— START Exercise inputs —

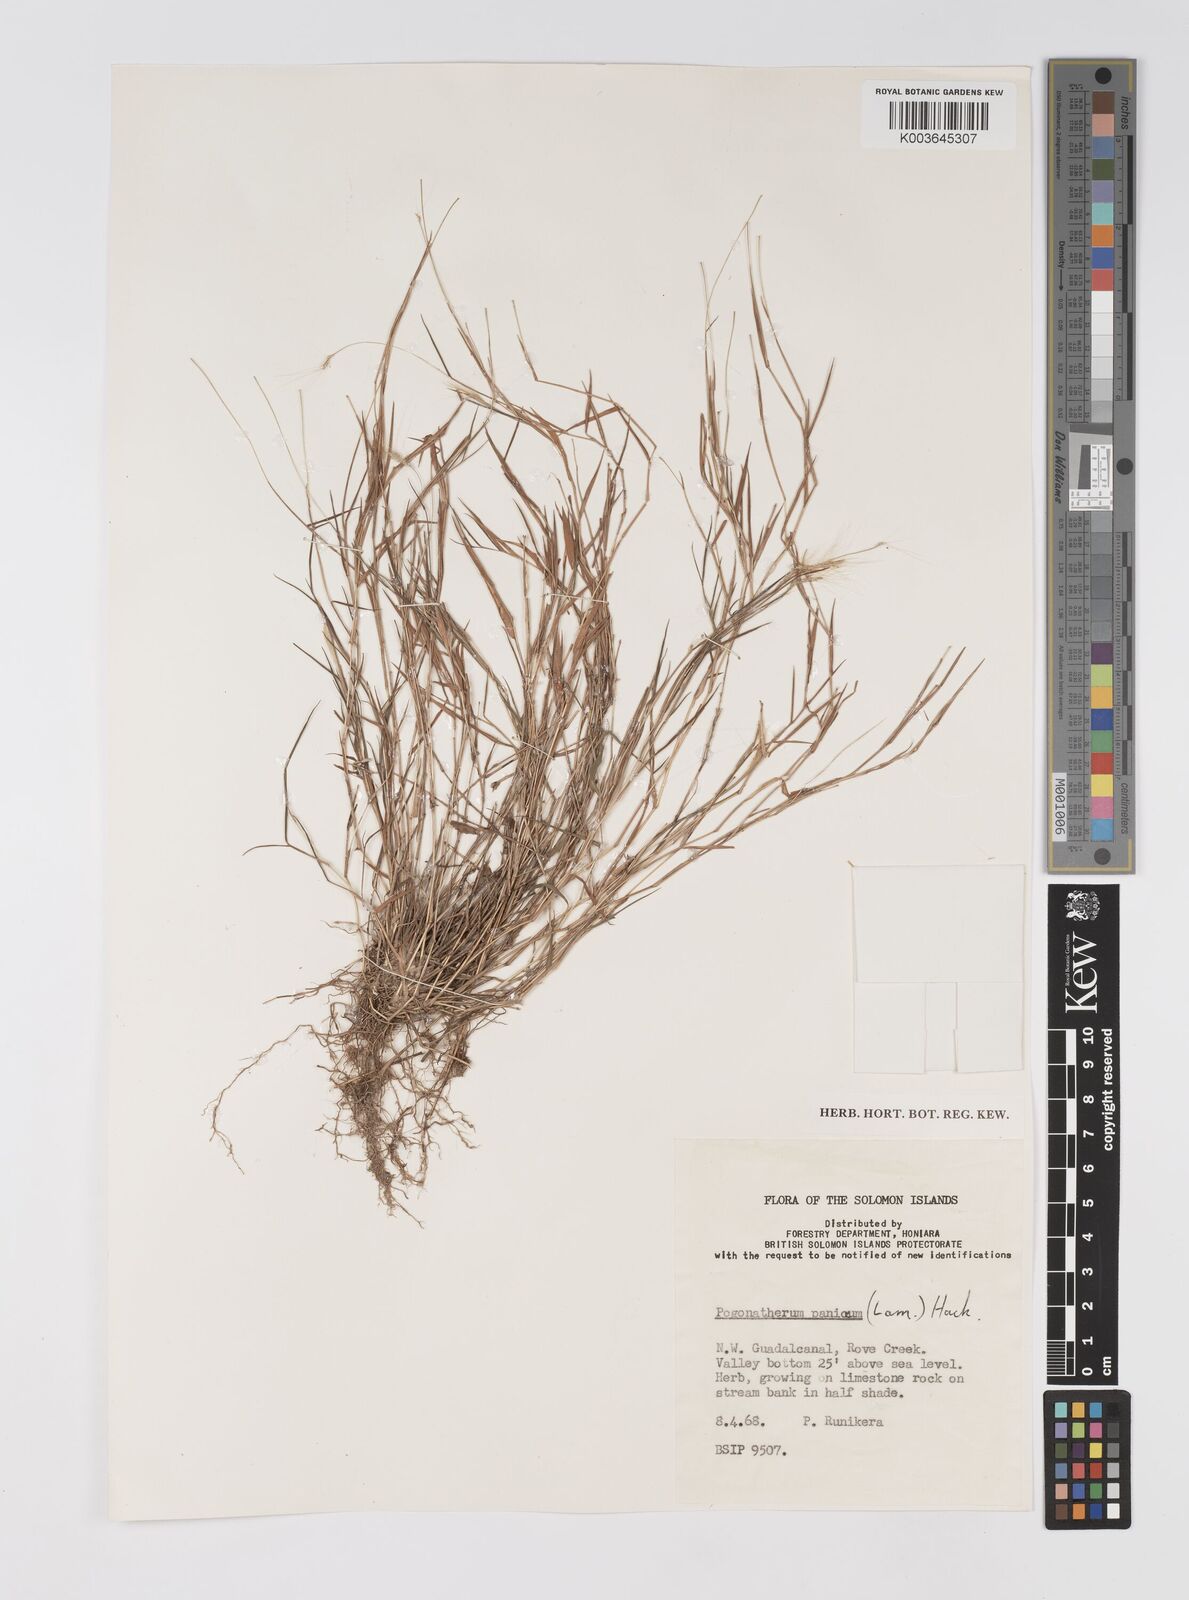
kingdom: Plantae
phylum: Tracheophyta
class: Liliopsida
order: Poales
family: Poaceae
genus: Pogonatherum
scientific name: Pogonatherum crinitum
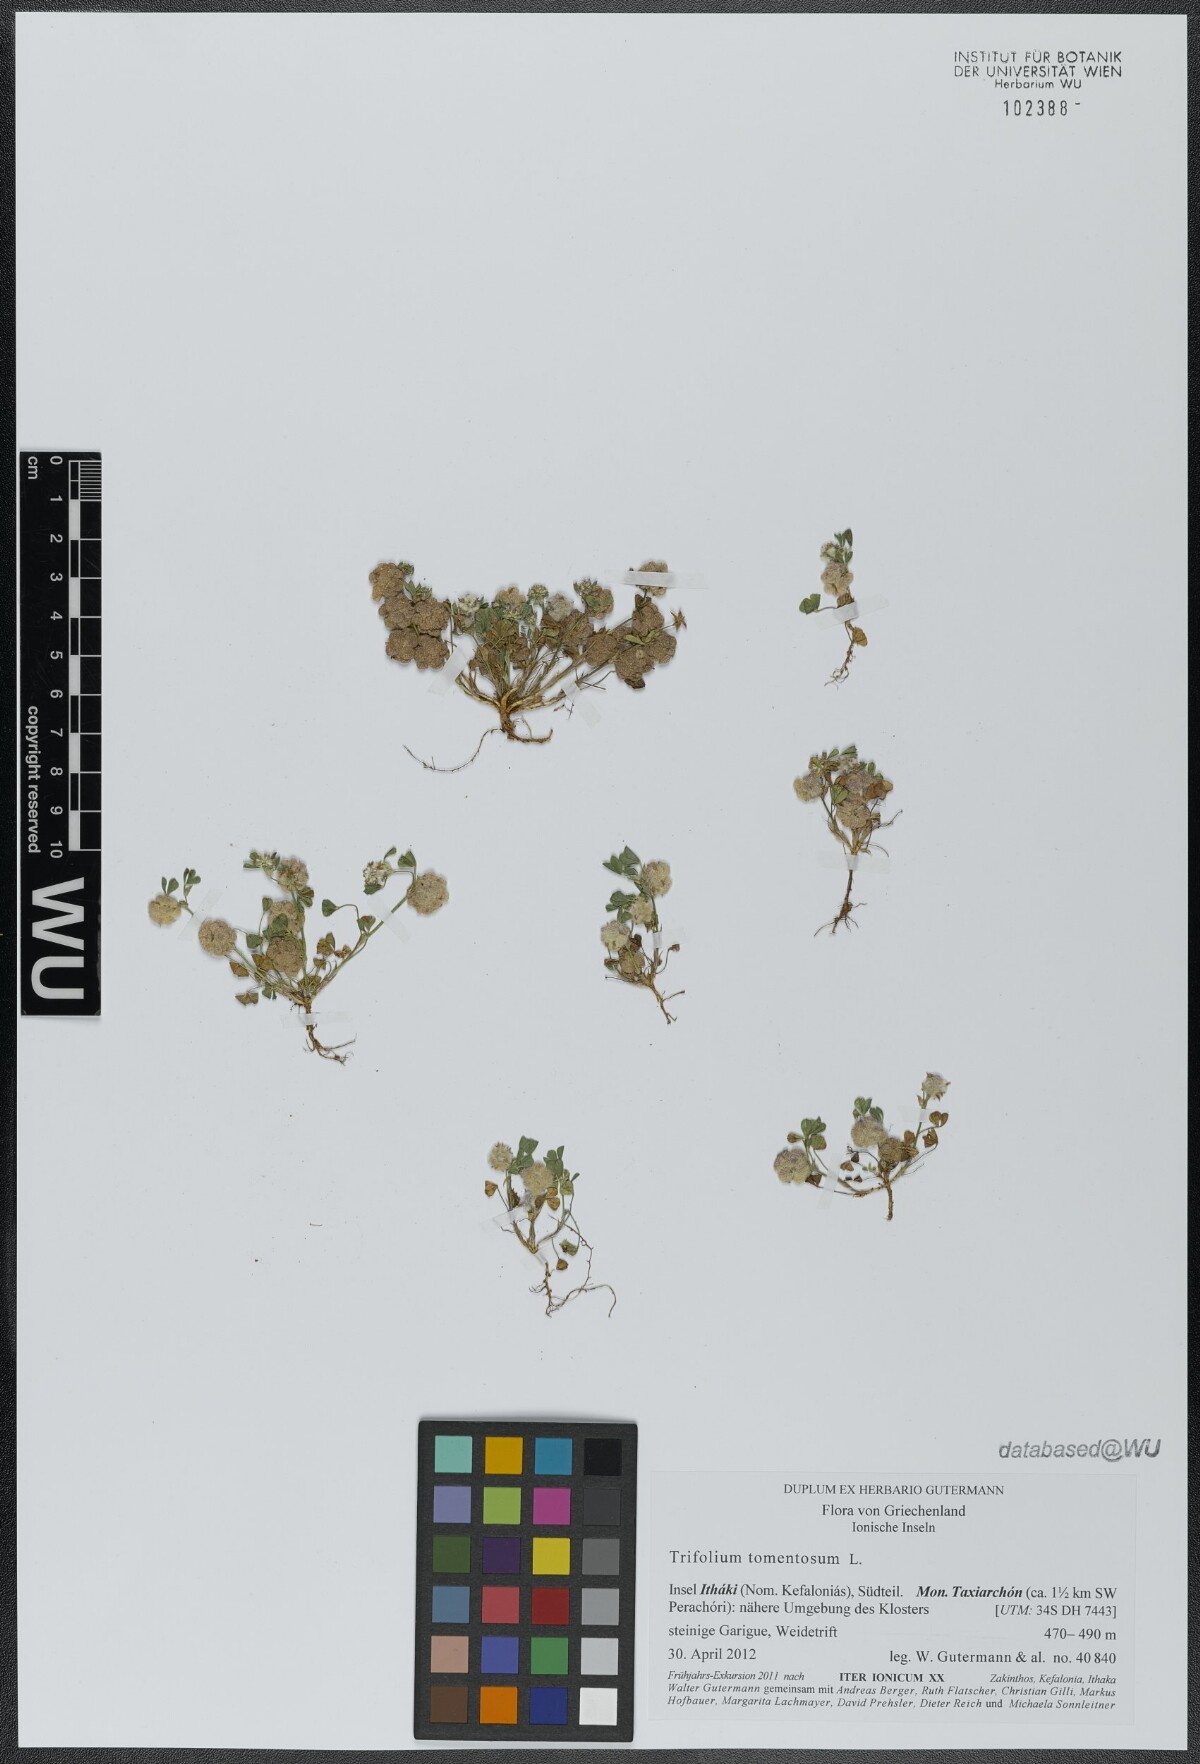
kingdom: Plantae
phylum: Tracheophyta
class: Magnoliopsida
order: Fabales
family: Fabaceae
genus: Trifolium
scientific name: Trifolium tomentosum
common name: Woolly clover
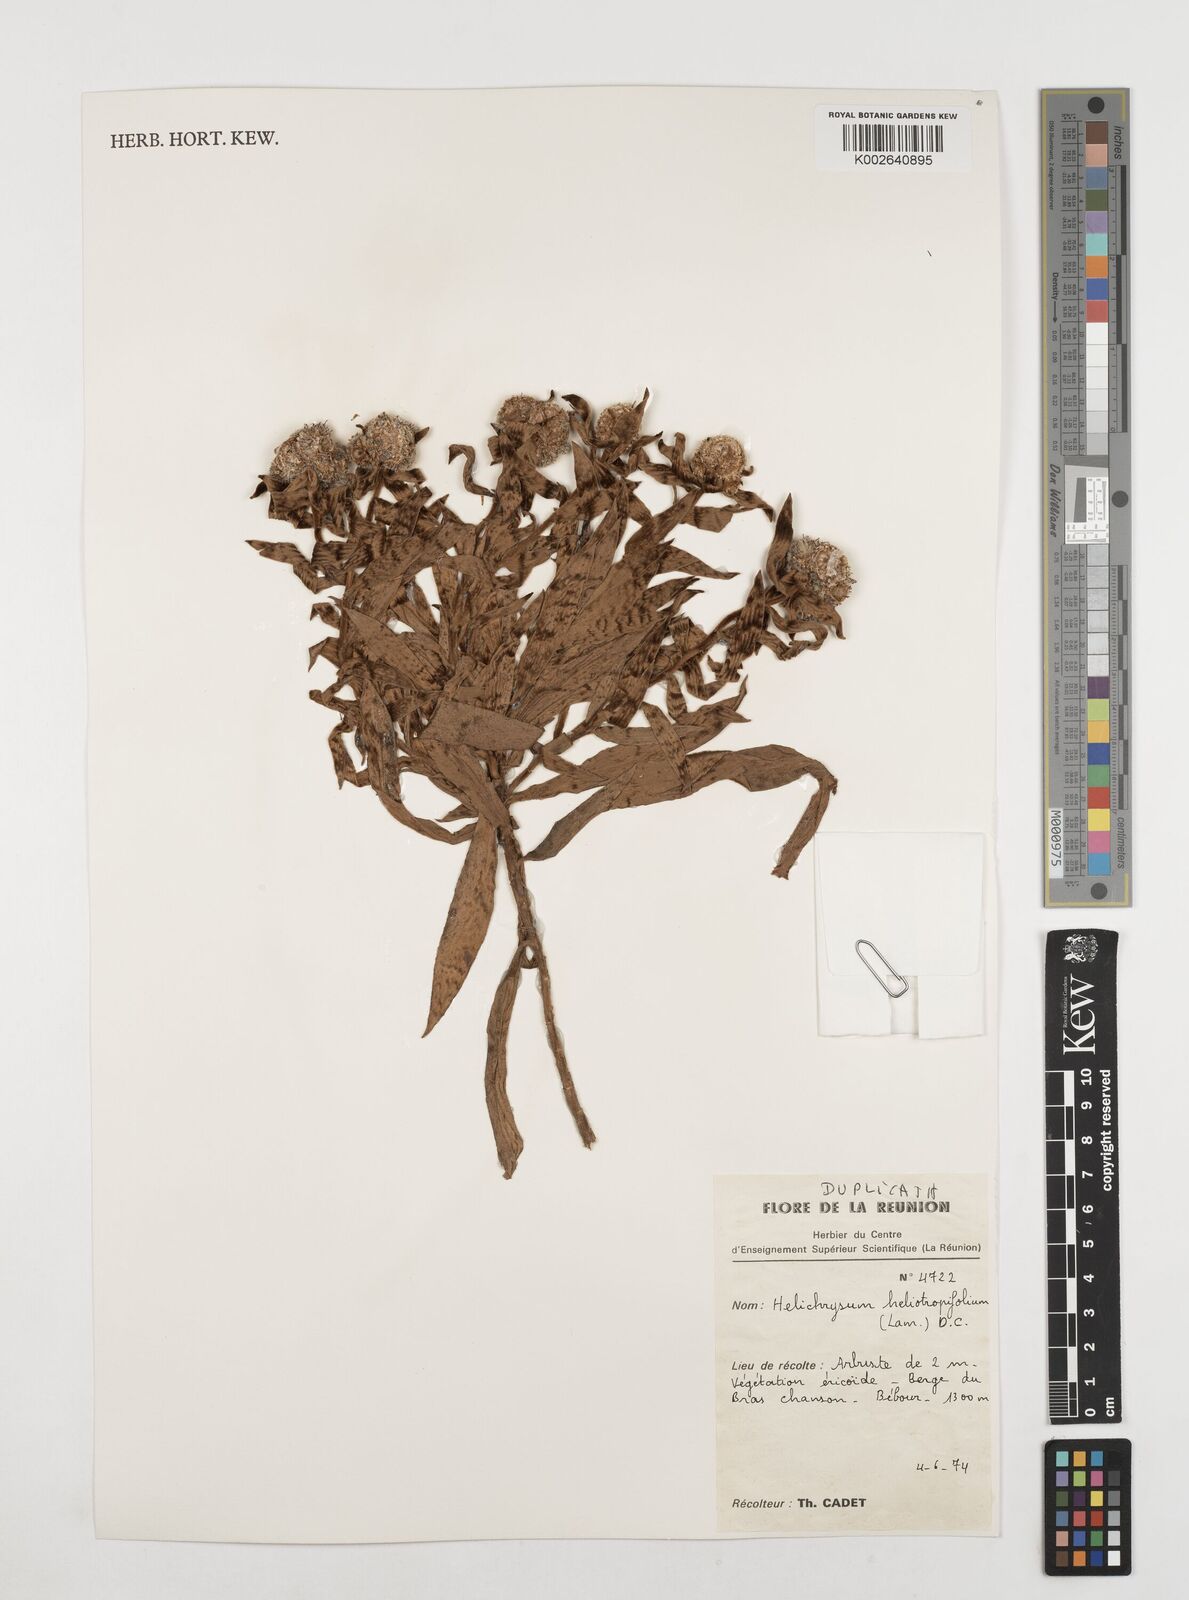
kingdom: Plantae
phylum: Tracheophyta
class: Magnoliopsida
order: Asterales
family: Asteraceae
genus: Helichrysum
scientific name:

— END Exercise inputs —

Given instruction:
Copy every line of the listing above without alteration, omitting the pictures.

Result of this task:
kingdom: Plantae
phylum: Tracheophyta
class: Liliopsida
order: Poales
family: Poaceae
genus: Pogonatherum
scientific name: Pogonatherum crinitum
kingdom: Plantae
phylum: Tracheophyta
class: Magnoliopsida
order: Fabales
family: Fabaceae
genus: Trifolium
scientific name: Trifolium tomentosum
common name: Woolly clover
kingdom: Plantae
phylum: Tracheophyta
class: Magnoliopsida
order: Asterales
family: Asteraceae
genus: Helichrysum
scientific name:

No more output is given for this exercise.